§ **INSTRUCTIONS FOR THE TASK**
In the entries below, count every line with the word "notSel". Return only the count.

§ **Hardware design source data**
__________

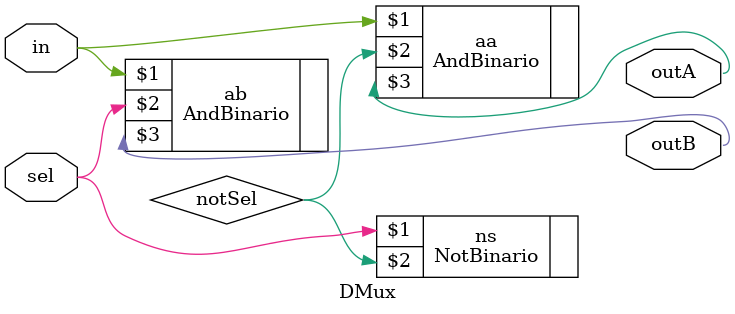
<source format=v>
module DMux(in,sel,outA,outB);
	input in;
	input sel;
	output outA;
	output outB;

	NotBinario ns(sel,notSel);
	AndBinario aa(in,notSel,outA);
	AndBinario ab(in,sel,outB);
endmodule
	

</source>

__________

§ **RESPONSE TO THIS EXERCISE**
2